◆ **INSTRUCTIONS FOR THE TASK**
From the records below, copy each line in which the string "tail" occurs.

◆ **MATERIAL FOR THE TASK**
——————————

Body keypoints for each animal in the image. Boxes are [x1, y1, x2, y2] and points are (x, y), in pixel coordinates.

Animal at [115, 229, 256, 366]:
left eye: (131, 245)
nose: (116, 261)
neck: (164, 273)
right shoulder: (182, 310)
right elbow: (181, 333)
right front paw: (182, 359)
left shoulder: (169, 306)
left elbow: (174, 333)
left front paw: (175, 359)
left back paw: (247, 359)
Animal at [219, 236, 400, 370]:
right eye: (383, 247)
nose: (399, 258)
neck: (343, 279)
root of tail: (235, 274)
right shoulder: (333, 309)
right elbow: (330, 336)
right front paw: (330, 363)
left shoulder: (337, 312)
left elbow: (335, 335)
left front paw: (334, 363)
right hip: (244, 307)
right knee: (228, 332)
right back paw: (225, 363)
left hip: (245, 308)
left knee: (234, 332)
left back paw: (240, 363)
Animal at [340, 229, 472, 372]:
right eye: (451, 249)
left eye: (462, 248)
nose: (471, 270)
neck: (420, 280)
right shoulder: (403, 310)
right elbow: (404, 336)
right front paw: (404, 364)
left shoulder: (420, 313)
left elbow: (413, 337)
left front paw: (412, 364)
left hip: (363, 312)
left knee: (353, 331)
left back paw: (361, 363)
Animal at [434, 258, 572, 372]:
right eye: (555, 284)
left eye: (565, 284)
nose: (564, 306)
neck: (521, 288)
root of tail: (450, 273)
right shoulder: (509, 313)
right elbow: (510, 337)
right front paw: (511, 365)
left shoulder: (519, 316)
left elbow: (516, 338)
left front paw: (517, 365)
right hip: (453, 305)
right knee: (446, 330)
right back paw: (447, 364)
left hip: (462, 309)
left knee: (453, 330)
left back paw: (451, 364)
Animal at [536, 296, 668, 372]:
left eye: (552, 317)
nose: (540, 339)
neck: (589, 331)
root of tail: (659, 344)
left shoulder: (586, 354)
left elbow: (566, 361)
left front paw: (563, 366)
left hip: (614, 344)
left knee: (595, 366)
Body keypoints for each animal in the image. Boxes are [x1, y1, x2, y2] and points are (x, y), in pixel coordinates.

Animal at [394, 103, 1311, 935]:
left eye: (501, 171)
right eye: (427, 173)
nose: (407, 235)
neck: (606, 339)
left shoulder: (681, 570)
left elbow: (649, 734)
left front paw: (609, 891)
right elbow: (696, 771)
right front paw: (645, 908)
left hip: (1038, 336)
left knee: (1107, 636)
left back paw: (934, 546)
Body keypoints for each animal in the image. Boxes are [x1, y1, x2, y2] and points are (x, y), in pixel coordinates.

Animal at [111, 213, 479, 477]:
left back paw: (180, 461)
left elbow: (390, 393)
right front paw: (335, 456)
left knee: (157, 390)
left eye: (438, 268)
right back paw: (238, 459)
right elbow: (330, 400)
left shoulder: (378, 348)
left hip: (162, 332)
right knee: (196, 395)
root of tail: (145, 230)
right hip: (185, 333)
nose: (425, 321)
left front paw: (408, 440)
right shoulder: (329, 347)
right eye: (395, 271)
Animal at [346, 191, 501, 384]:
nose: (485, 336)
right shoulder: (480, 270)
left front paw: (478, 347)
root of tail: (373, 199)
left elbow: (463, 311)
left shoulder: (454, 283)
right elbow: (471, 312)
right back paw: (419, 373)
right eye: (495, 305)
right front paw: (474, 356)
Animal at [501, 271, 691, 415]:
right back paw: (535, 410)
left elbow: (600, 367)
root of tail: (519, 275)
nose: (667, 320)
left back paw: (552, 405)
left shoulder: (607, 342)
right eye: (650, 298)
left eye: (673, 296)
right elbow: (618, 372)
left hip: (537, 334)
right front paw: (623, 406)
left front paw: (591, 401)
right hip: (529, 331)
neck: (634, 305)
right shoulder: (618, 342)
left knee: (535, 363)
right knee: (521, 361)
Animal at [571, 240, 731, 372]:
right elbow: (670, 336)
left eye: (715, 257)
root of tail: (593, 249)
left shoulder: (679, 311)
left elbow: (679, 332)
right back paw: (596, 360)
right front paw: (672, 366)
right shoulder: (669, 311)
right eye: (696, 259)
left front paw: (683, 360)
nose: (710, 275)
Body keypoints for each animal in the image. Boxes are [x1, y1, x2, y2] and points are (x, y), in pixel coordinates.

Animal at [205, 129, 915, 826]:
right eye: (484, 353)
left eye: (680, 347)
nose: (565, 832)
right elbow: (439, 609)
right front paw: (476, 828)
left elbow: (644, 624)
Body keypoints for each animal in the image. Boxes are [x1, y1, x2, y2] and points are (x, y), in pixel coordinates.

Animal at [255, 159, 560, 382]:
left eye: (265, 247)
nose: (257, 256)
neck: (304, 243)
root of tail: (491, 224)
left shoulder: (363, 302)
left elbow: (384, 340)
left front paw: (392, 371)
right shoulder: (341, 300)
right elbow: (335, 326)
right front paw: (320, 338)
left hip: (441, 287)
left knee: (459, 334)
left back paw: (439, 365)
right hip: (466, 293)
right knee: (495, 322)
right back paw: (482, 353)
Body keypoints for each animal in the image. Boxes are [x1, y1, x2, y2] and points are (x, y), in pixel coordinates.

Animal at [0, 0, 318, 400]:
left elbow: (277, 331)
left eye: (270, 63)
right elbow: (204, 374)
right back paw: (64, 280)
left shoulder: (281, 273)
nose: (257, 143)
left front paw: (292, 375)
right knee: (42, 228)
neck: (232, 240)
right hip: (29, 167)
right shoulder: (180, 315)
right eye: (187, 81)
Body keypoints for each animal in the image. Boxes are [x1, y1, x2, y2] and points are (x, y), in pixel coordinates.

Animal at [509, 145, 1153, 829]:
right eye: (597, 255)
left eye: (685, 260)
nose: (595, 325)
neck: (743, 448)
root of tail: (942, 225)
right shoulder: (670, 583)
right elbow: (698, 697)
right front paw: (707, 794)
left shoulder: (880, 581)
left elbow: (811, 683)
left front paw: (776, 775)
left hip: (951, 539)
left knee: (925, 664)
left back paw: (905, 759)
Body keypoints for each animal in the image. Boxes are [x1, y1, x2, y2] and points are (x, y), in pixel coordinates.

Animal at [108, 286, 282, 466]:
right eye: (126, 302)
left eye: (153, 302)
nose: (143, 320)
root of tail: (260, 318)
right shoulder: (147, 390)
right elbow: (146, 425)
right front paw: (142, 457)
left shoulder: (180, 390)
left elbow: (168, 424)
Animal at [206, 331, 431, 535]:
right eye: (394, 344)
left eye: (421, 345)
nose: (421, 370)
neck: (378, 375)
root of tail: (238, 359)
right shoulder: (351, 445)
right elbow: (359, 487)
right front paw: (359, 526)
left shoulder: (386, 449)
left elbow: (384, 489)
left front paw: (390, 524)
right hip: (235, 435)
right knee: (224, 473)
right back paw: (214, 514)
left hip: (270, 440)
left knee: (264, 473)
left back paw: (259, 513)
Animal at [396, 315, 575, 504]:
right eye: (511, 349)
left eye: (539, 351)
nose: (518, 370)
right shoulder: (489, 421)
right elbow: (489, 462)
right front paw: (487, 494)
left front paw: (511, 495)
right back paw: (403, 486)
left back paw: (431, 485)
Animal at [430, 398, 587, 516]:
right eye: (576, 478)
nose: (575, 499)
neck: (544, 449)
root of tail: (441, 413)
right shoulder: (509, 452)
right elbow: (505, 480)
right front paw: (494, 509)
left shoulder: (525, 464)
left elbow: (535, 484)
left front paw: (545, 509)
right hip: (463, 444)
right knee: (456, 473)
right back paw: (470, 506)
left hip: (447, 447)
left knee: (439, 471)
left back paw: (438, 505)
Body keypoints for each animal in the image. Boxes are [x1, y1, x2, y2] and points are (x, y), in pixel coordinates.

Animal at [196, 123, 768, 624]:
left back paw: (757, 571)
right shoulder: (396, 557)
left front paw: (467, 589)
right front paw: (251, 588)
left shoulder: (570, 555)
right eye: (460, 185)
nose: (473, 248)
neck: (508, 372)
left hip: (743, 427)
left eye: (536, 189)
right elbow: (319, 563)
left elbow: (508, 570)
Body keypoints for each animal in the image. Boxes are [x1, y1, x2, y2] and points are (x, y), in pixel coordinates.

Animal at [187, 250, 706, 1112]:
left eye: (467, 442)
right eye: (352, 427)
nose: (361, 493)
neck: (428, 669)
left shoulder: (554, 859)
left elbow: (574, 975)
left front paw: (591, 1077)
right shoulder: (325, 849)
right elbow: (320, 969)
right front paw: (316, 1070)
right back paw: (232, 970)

——————————

◆ **TASK OUTPUT**
root of tail: (235, 274)
root of tail: (450, 273)
root of tail: (659, 344)
root of tail: (145, 230)
root of tail: (373, 199)
root of tail: (519, 275)
root of tail: (593, 249)
root of tail: (491, 224)
root of tail: (942, 225)
root of tail: (260, 318)
root of tail: (238, 359)
root of tail: (441, 413)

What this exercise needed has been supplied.